A tese faz sentido para cerca de 30% da população. Não é pouca gente.
2°) Engana-se, por outro lado, quem acha que o bolsonarismo sobrevive apenas de agitação ideológica. Desde o início do mandato, o bolsonarismo mostrou sua dimensão pragmática, manifestada pela cooptação de instituições estratégicas.
Para a PGR, por exemplo, foi nomeado Augusto Auras, que age como advogado do governo. Aras é leal na defesa de Jair Bolsonaro. O que garante essa lealdade? Ainda a promessa de nomeação para o STF, em vaga que somente surgiria em eventual segundo mandato? Um dossiê com informações pessoais comprometedoras? Adesão ideológica? Tudo isso junto?
De todo modo, não deixa ser impressionante como o bolsonarismo consegue fidelizar seus indicados para os postos no Poder Judiciário, como acontece também com Kássio Nunes e André Mendonça no STF. Nesse aspecto, foi muito mais eficiente que o PT.
A dimensão pragmática do bolsonarismo ficou ainda mais evidente ao longo de 2021.
Em fevereiro de 2021, Bolsonaro interferiu diretamente na eleição da mesa diretora da Câmara dos Deputados. A escolha não foi por um aliado ideológico direto, mas sim por um cacique do centrão: Arthur Lira (PP/AL).
Bolsonaro apostou alto e venceu Rodrigo Maia, aquele que até então era seu principal adversário. Em setembro, após a derrota da conspiração golpista, o governo passou a investir ainda mais na fidelização do tal “centrão”. Orçamento secreto, milhões em emendas parlamentares. Quase 30 anos no parlamento ensinaram a Bolsonaro como lidar com o Congresso Nacional.

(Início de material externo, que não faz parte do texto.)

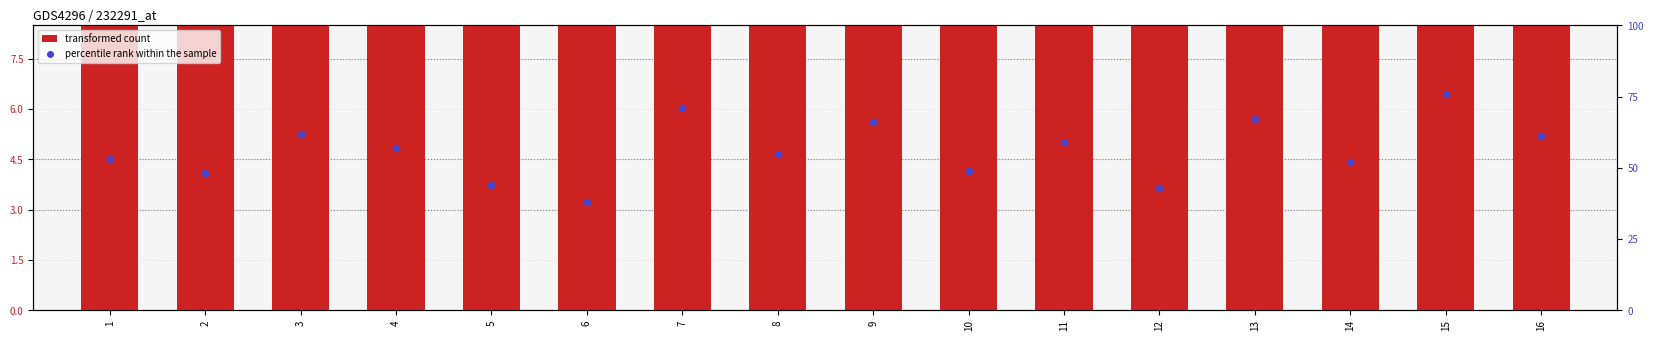

Which series contains the lowest Y value?

transformed count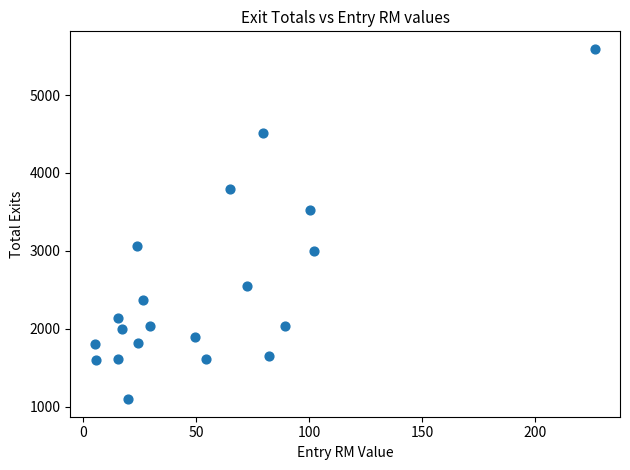

What is the range of Y values (max minus min)?

4495.0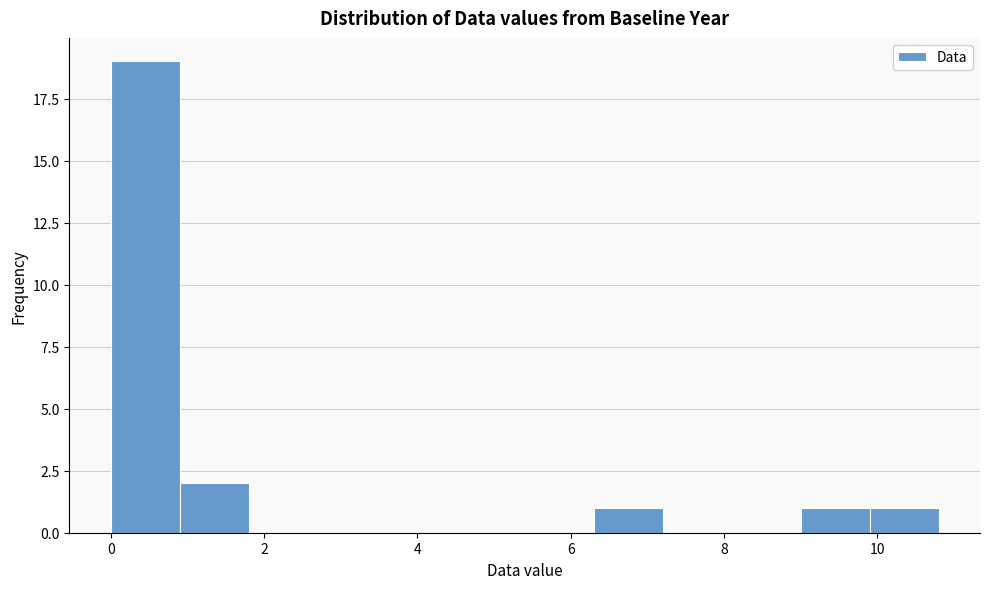

What is the height of the bar covering 9.9 to 10.8 on the x-axis? Neither the bar edges nor the heights are printed on the chart, so give them approximately, as read against the axes.

1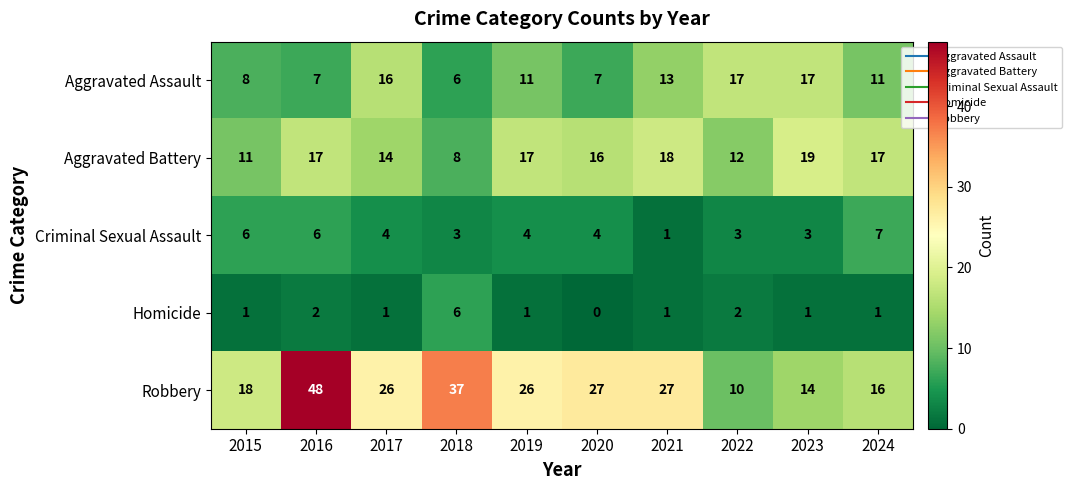

Rank the series by their maximum value, from highest to lowest.

Robbery, Aggravated Battery, Aggravated Assault, Criminal Sexual Assault, Homicide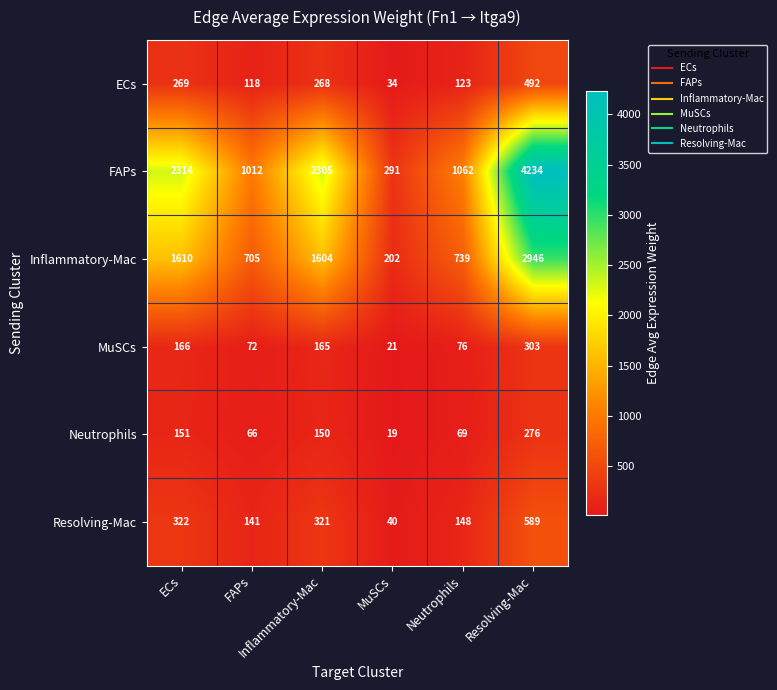

What is the smallest value displayed?

19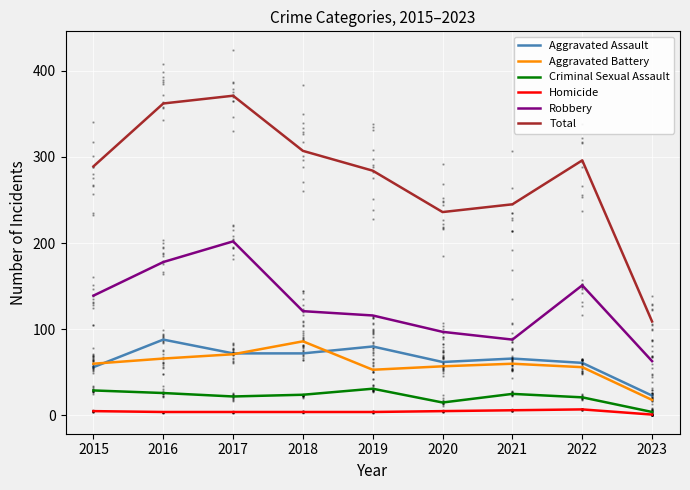

Reading left to right, what are all the values shown in this chart?

Aggravated Assault: 56	88	72	72	80	62	66	61	23
Aggravated Battery: 60	66	71	86	53	57	60	56	18
Criminal Sexual Assault: 29	26	22	24	31	15	25	21	4
Homicide: 5	4	4	4	4	5	6	7	1
Robbery: 139	178	202	121	116	97	88	151	63
Total: 289	362	371	307	284	236	245	296	109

Jair Bolsonaro passou, então, a operar em duas frentes distintas: à luz do dia, o agitador ideológico, no cercadinho, nas lives de quinta-feira e nas motociatas. Nas sombras do palácio, o agente político pragmático que usa dinheiro público para comprar aliados.

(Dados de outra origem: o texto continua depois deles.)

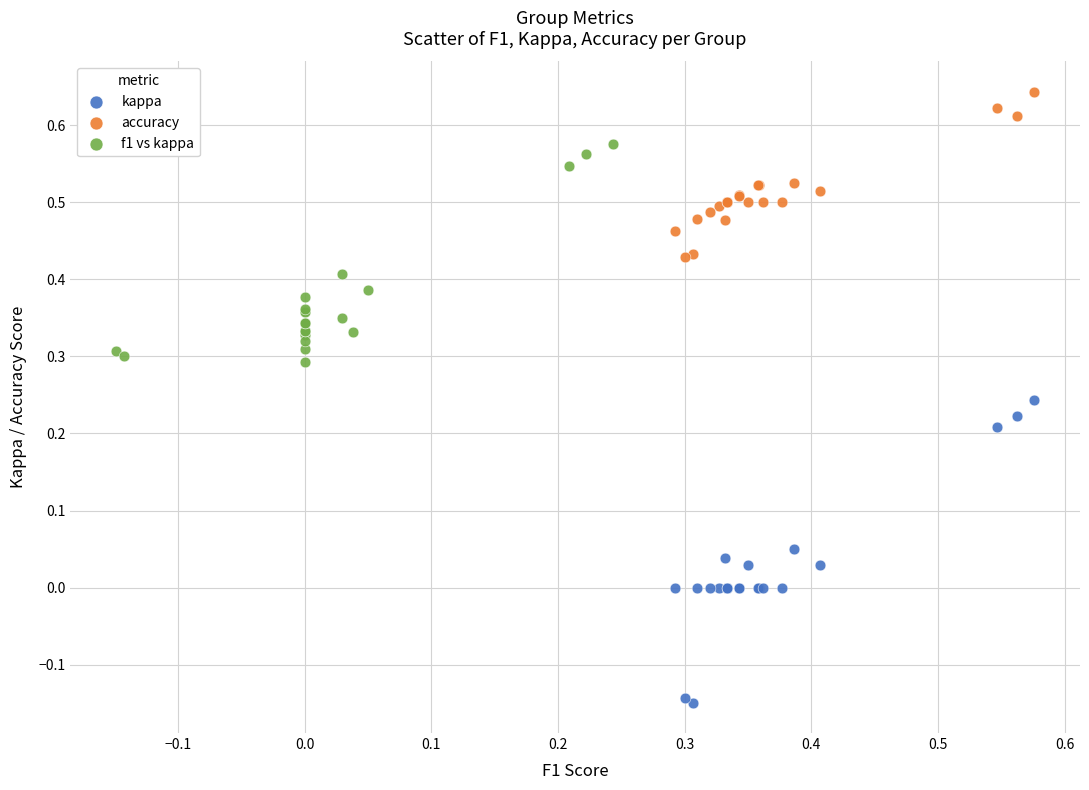

Which series reaches the maximum Y coordinate?

accuracy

3°) A cooptação dos militares, que desde a formação do Comissão Nacional da Verdade, instituída em novembro de 2011, alimentavam certo ressentimento pelos governos petistas. A fidelidade dos militares foi comprada por um regime previdenciário privilegiado e por salários maiores que a média do serviço público. Como o horizonte golpista é parte essencial do bolsonarismo, o apoio das corporações armadas (ou pelo menos de parte delas) é fundamental.

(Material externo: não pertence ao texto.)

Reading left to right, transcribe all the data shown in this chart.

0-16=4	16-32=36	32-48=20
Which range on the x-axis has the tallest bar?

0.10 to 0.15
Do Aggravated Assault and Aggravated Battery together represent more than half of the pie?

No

4°) Não é novidade para ninguém que as igrejas evangélicas, sobretudo as neo-pentecostais, são as organizações políticas que mais se fortaleceram no Brasil nos últimos 20 anos. O bolsonarismo comprou as lideranças do segmento, e não apenas os pastores midiáticos, como Silas Malafaia e Edir Macedo. O recente escândalo no Ministério da Educação traduz exatamente esse modus operandi. Pastores de igreja menores, capilarizadas em municípios pequenos, recebiam propina para intermediar a relação entre prefeituras e o MEC. Em troca trabalham pela adesão ideológica de suas comunidades ao governo. Esses pastores de “baixo clero” são ainda mais estratégicos que os pastores magnatas.
Os estudiosos especializados ainda investirão muita energia pra tentar entender como um projeto de destruição nacional conseguiu ser endossado por parcela tão relevante da sociedade. É importante resistir à tentação de simplificar o problema, tratando como ignorantes aqueles que ainda apoiam o governo. Ou mesmo achando que o “auxílio Brasil” explica tudo.
Acredito mesmo que estamos diante de um dos fenômenos mais impressionantes da história recente brasileira e que nos convida a desenvolver outras modalidades de explicação do fenômeno político.
A resposta, na minha avaliação, passa pela combinação entre agitação ideológica e pragmatismo político. A estratégia está sendo bem sucedida.